Modern versions of Opera come pre-installed with Dragonfly. Similar to Firebug and WebInspector, Dragonfly has a few unique features like remote debugging for non-Desktop devices and a request crafter.

Plugins

Many desktop browsers have a plugin architecture which allows third party developers to provide additional capabilites for the browser. The following are useful for testing purposes. Please note, not all plugins are available for all browsers.

  • Google PageSpeed. Available for Google Chrome and as a standalone webapp, PageSpeed analyses your application and suggests areas where performance could be improved.
  • YSlow from Yahoo! is similar to PageSpeed and available for Chrome, Firefox, Opera and as a bookmarklet (useful for mobile).

Handling Old Browsers

Users will be accessing your web app with a variety of browsers including Chrome, Firefox, IE, Safari (mostly mobile), and Android’s browser. On mobile and in America and Europe, the majority of users will likely be accessing your web app using a Webkit-enabled browser, meaning that features available will be very similar. In Asia, Opera Mobile is very popular. Desktop is more bifurcated. IE, Chrome, and Firefox run different engines and each have significant slices of the market.

A large portion of users on the internet are running the newest browsers, but there are pockets of users who are using browsers that don’t support the latest features. In order for the user to have the best experience possible, you’ll want to detect which features are available within the browser. The best way to do that is by using libraries, like these.

Modernizr

Modernizr is an open-source Javascript library that simplifies feature testing browsers for HTML5 and CSS3 support. It exposes functionality to easily allow you to detect if the user’s browser supports a particular feature (like the canvas element, for example). You can download it here.

YepNope

Yepnope is an asynchronous conditional resource loader that’s super-fast, and allows you to load only the scripts that your users need. Download it here.

CanIUse

CanIUse.com is a valuable resource to check on the current support for HTML5 features in browsers, including mobile. If you would like to understand how to detect features on your own, see Dive Into HTML5.

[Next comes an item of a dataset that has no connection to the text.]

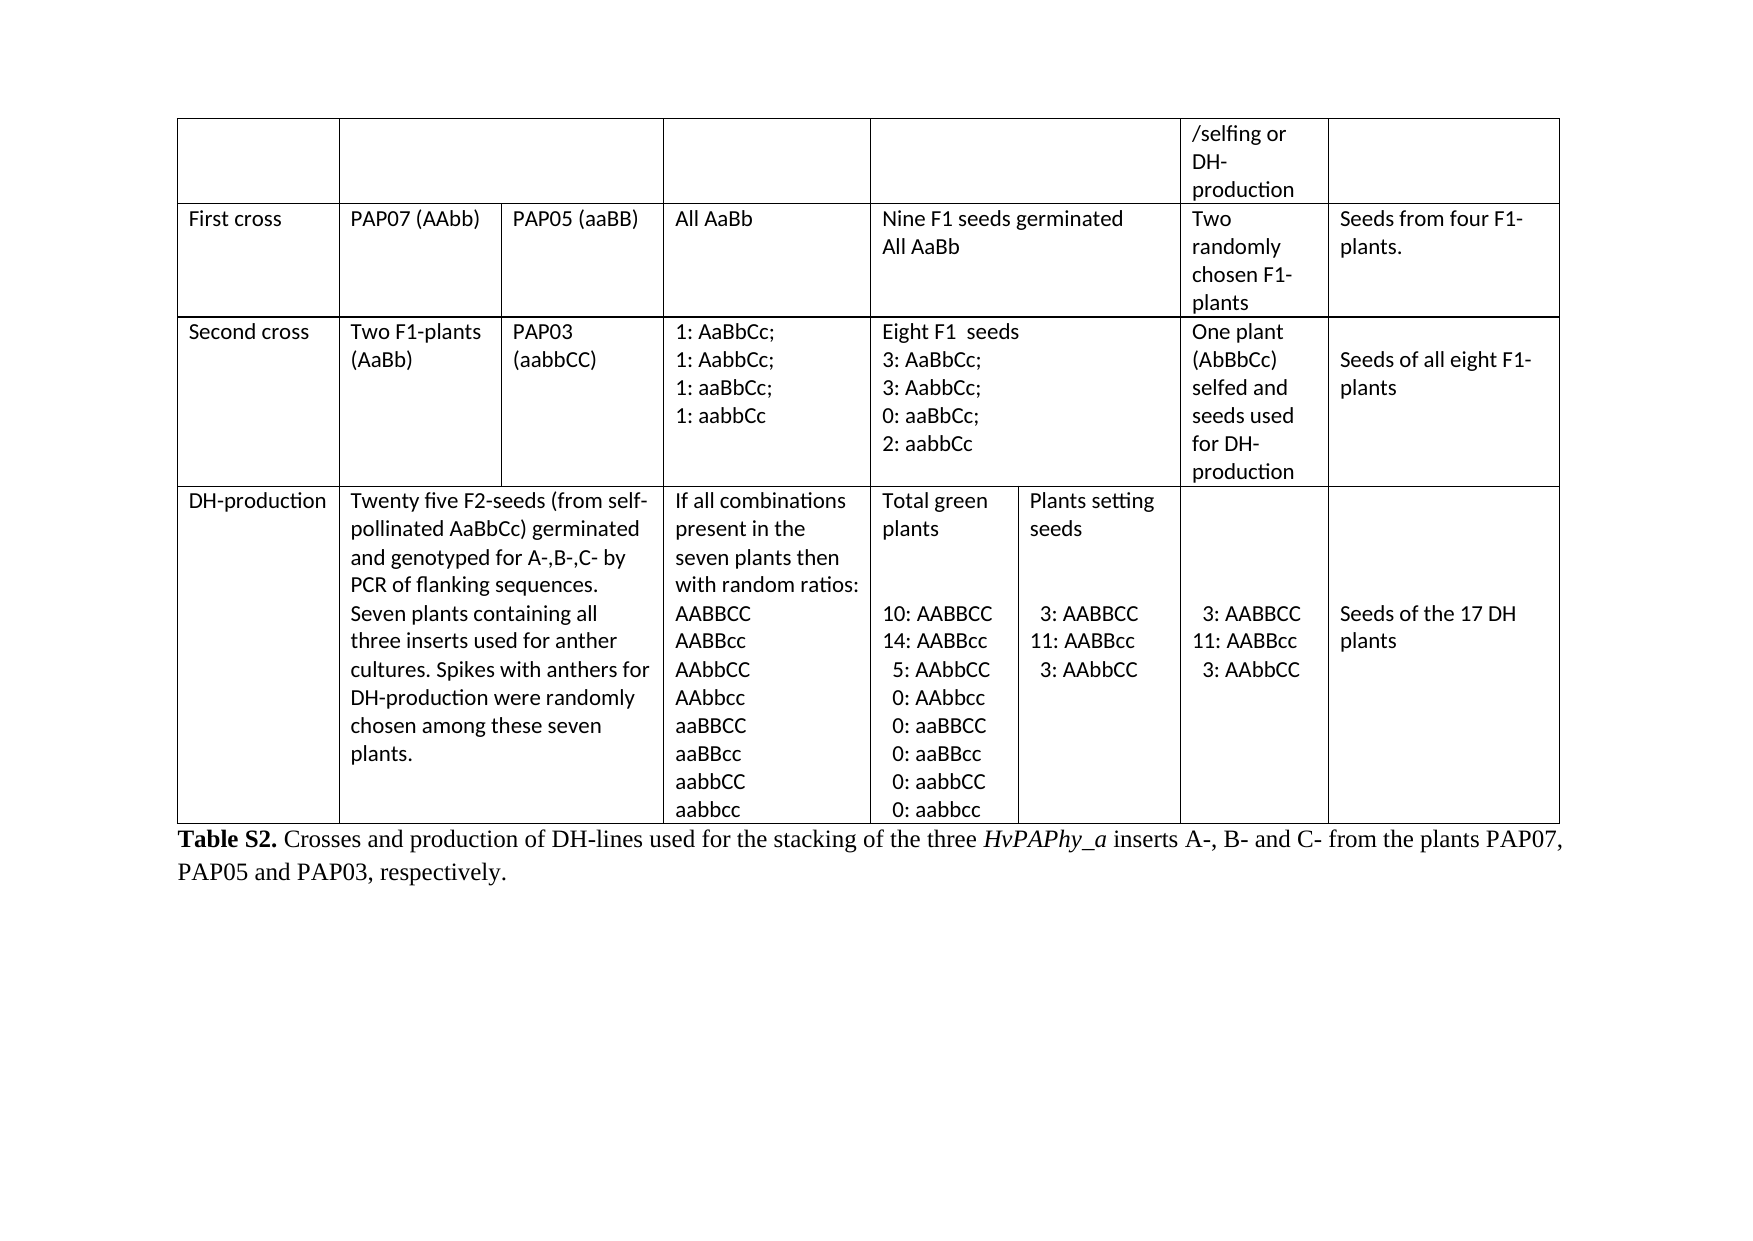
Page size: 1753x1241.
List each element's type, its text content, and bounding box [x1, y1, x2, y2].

If you know in advance specific browsers you need to target, there are also some great resources cataloging the features and performance of the major browsers.

QuirksMode.org

QuirksMode.org is a great source for browser compatibility information and home to accurate and up-to-date browser compatibility tables for JS and CSS.

Browserscope

Browserscope is a community driven project for profiling web browsers 'in the wild’, covering performance metrics over range of standards.

Test Frameworks

Many of the modern HTML5 application frameworks come with their own test frameworks built in (for example jQuery’s Qunit), but there are also a number of independent frameworks out there worth a mention.

Selenium

Selenium is a browser automation framework which can be used to automate navigation through user flows in your application. This is especially useful to protect against regressions when you push code and running liveness tests.

The WebDriver project defines the core APIs used by Selenium to control the browser. Unlike many other browser automation frameworks it allows tests to interact with each browser at a lower level than the DOM, ensuring your test cases closely mimic the actions of real users. WebDriver is available as a stand alone product and is used by a variety of projects.

JS TestDriver

JS TestDriver brings Test-driven Development to your JavaScript workflow and is most useful when you have business logic running on the client. It integrates well with a number of common IDEs including Aptana, Eclipse and IntelliJ.

Jasmine

Jasmine is a Behavior-driven Development Javascript framework without any external dependencies or requirements. Like JS TestDriver, Jasmine does not operate on the DOM and is most useful for testing business logic running in the browser.

YUI Library

YUI’s test harness is a very solid unit testing tool of the xUnit family. It can be used outside of YUI Library itself. It supports asynchronous testing and has rock solid export tools.

Ripple

Ripple is a Google Chrome browser extension that lets you test your mobile web app in multiple environments in minutes. It’s a very simple and powerful tool.